▶ [Itemized modification records]:
━━━━━━━━━━━━━━━━━━━━

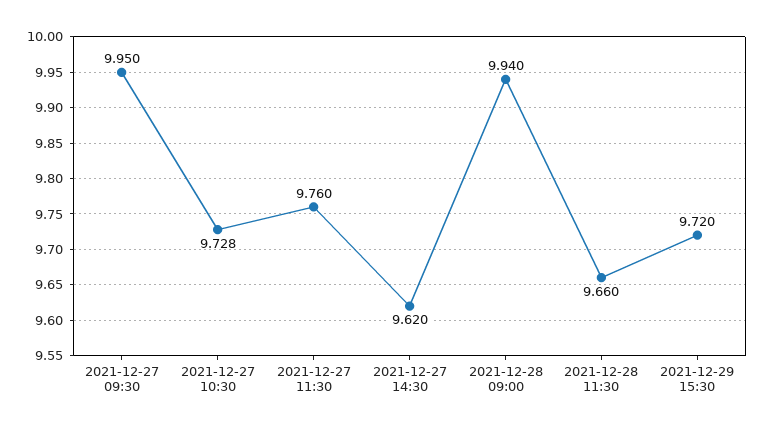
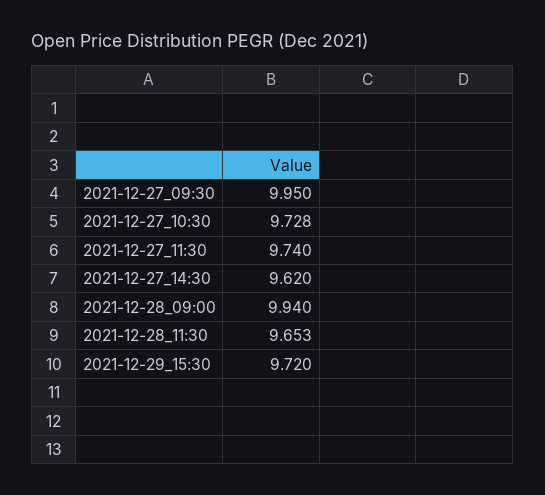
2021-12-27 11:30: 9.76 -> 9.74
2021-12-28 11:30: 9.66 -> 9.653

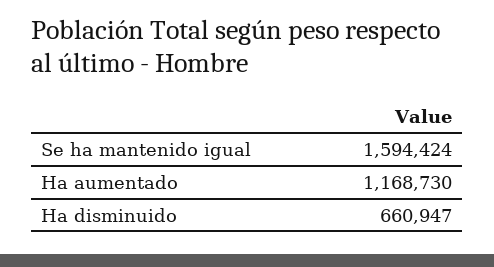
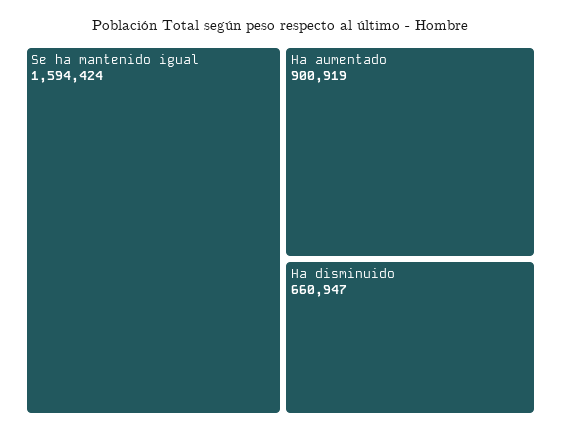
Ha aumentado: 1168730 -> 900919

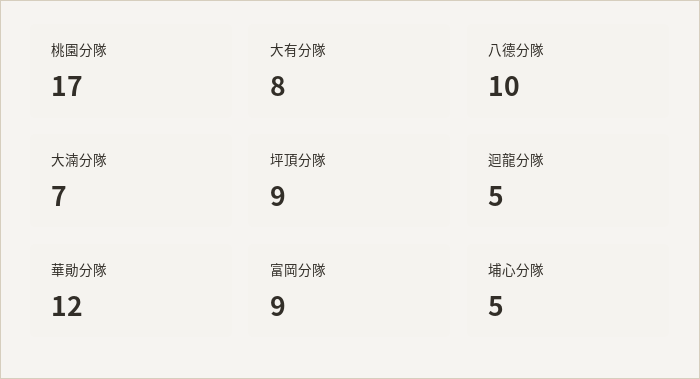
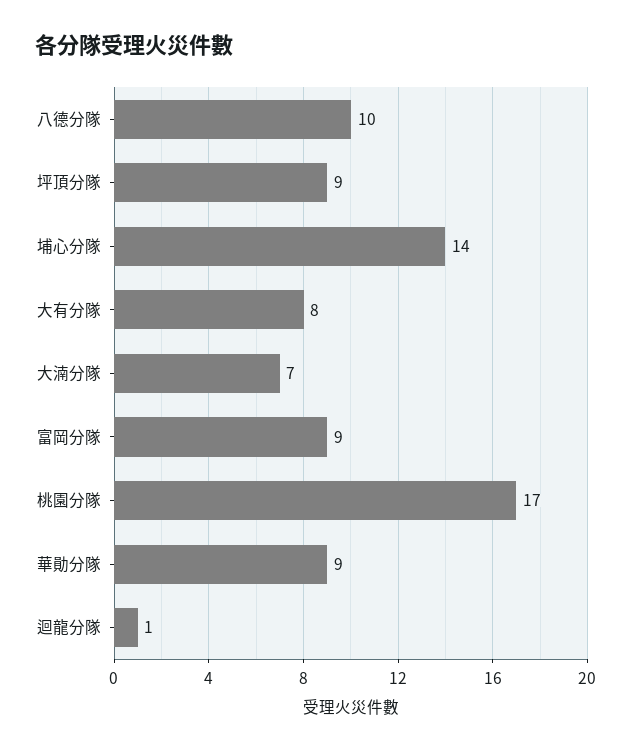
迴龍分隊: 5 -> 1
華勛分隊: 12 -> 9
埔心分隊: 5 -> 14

━━━━━━━━━━━━━━━━━━━━

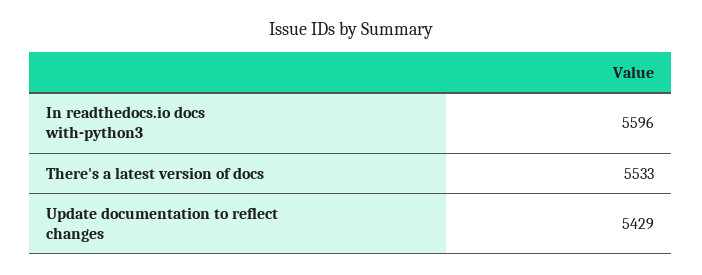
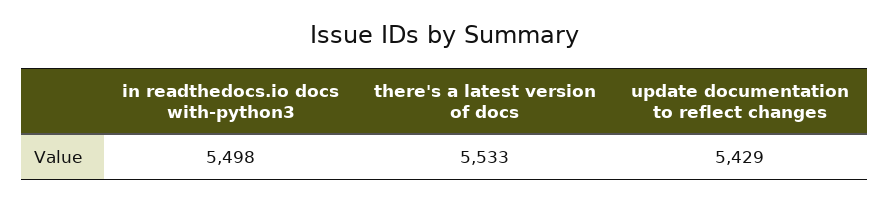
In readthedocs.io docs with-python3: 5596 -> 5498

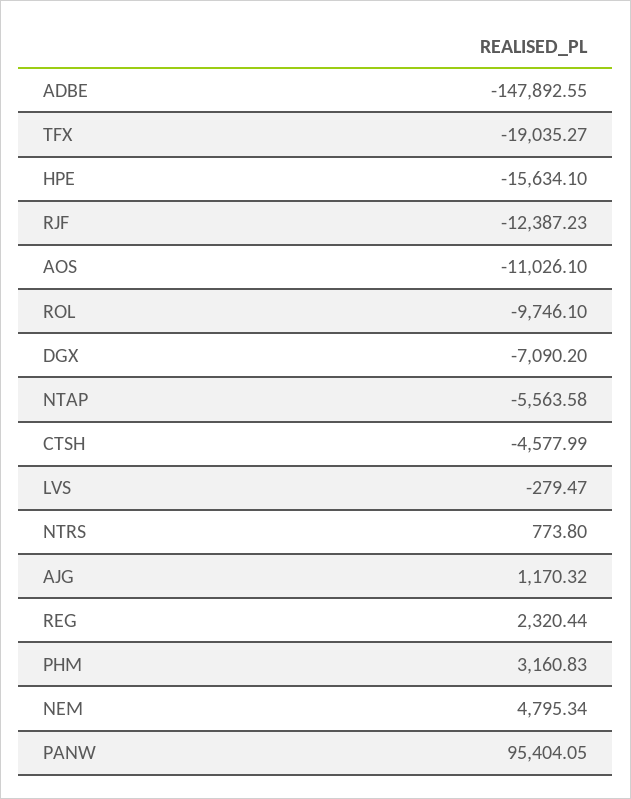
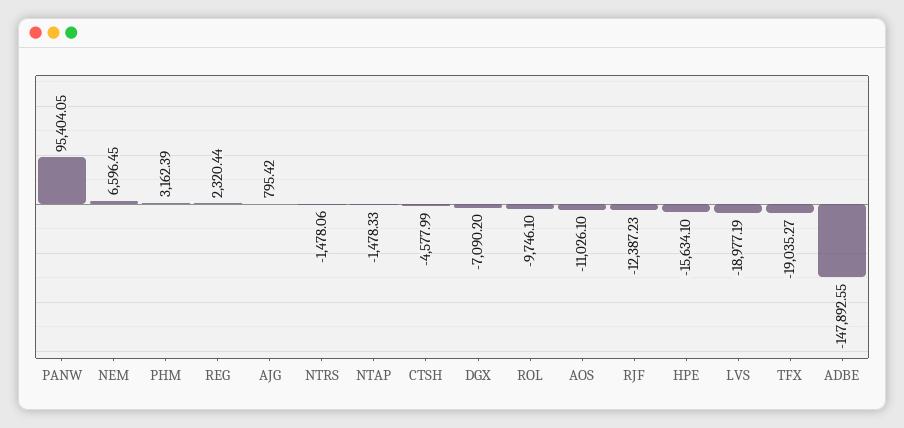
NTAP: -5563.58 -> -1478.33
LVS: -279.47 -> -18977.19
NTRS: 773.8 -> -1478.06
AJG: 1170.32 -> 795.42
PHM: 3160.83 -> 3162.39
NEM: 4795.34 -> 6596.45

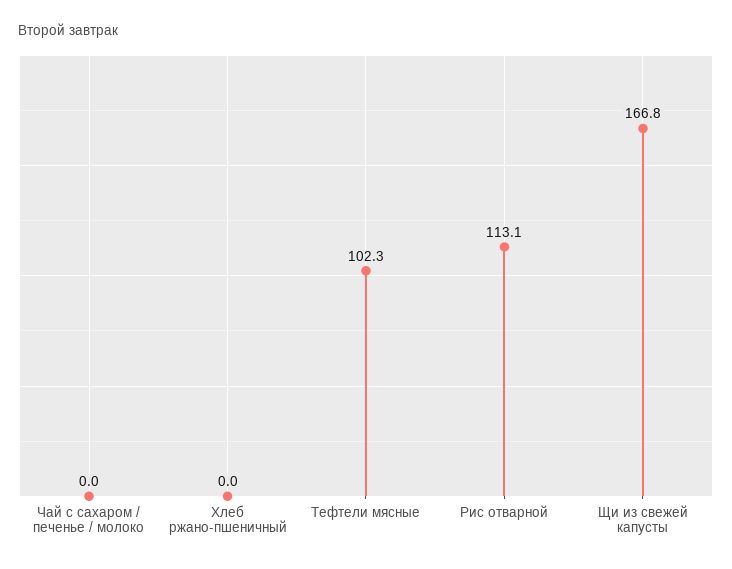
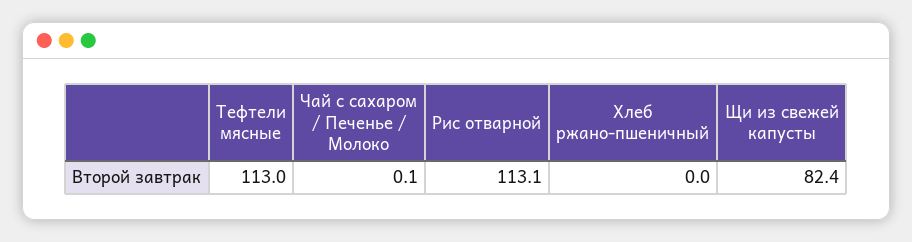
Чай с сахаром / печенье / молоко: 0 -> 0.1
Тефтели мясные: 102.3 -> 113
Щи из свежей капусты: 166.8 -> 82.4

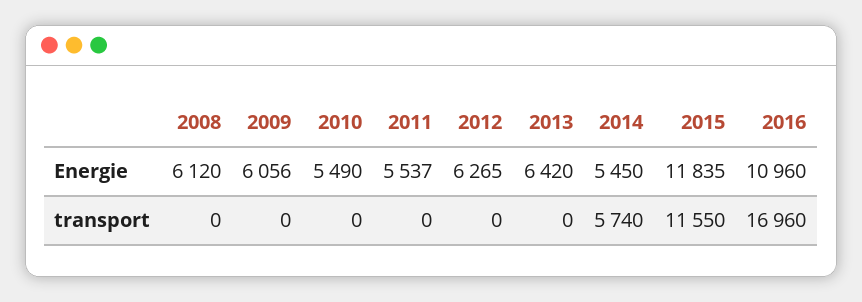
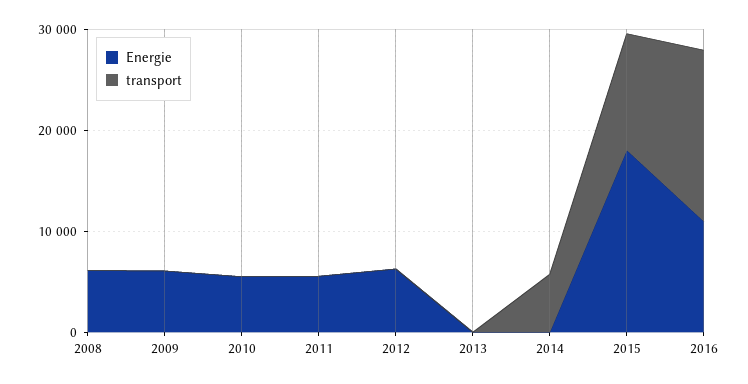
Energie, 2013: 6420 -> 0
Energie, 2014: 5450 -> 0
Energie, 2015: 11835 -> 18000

━━━━━━━━━━━━━━━━━━━━

▶ [Required work]:
A complete answer gives every line of the data that includes "Energie".

▶ [Output]:
Energie, 2013: 6420 -> 0
Energie, 2014: 5450 -> 0
Energie, 2015: 11835 -> 18000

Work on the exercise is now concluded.